SHORT TASK ::
Put the lines of the items below, from the very beginning through the line containing "List each element's", into a JSON list of strings, one string per line, omitting blank lines and leaving out the pictures.

*** DATA IN THIS EXERCISE

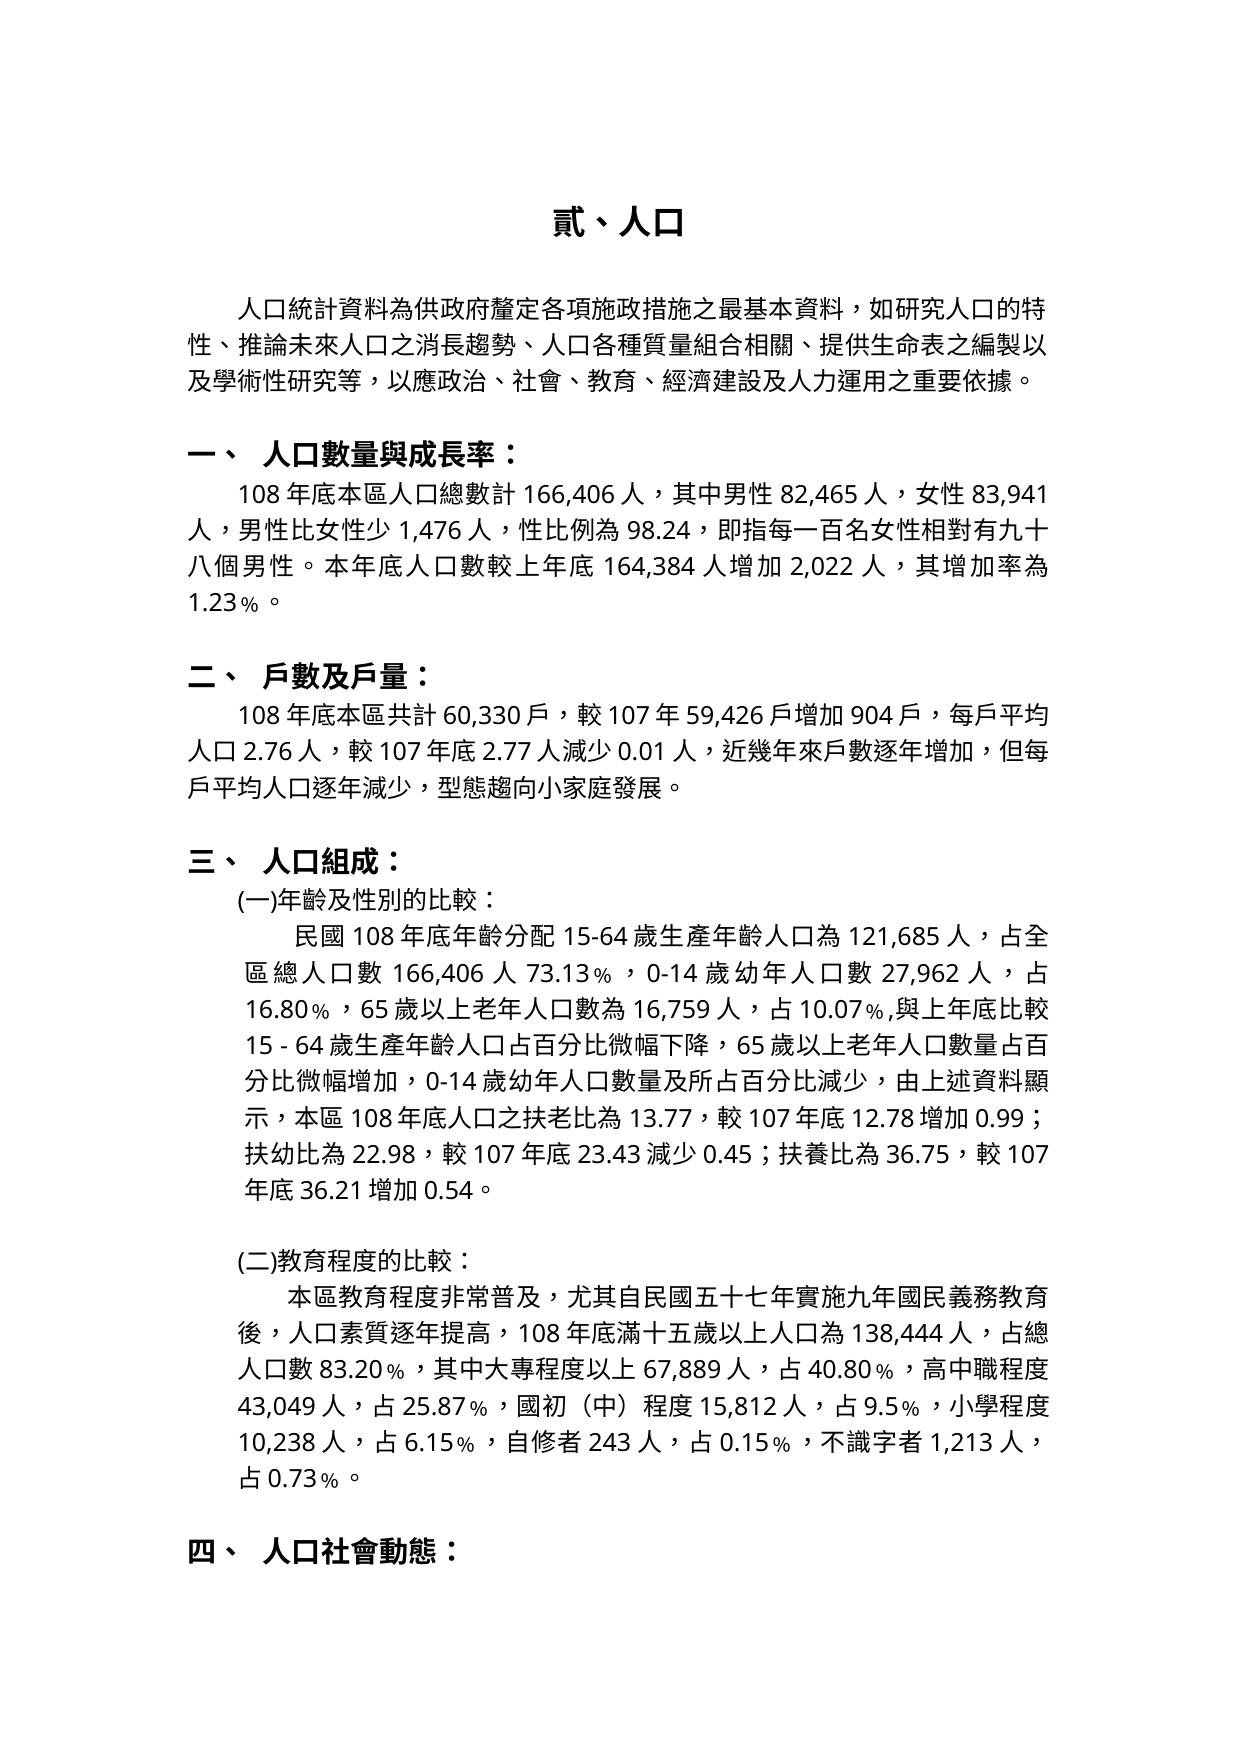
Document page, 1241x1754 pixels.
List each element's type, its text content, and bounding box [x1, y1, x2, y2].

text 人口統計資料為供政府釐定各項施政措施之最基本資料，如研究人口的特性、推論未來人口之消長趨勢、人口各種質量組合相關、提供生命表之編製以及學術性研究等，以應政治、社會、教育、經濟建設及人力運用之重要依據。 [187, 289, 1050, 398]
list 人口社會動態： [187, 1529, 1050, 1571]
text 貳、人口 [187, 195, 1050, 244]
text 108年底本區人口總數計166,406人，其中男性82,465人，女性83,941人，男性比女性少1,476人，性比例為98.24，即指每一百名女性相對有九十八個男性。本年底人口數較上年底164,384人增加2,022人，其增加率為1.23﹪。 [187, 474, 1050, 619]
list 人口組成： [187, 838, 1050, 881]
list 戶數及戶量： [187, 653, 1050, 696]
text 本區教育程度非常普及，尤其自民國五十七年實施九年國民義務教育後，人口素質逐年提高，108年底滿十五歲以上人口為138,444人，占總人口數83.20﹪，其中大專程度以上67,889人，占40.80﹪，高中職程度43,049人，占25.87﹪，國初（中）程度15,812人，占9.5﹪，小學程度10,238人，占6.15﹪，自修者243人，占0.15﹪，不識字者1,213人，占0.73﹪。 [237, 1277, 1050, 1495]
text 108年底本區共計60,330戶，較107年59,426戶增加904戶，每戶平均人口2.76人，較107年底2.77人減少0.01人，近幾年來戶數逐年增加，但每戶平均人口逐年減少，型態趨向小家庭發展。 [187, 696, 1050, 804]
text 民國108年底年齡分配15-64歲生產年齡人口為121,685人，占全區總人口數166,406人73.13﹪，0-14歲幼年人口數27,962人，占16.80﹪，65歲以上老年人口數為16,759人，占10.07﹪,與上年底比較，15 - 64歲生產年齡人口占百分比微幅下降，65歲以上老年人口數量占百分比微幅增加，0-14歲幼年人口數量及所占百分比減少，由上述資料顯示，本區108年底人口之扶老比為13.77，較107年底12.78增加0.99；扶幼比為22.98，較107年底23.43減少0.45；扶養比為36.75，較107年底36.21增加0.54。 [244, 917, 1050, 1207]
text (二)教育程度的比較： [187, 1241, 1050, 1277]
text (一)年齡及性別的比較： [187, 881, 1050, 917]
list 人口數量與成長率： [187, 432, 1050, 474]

******

EXERCISE RESULT ::
[
  "Document page, 1241x1754 pixels.",
  "List each element's type, its text content, and bounding box [x1, y1, x2, y2]."
]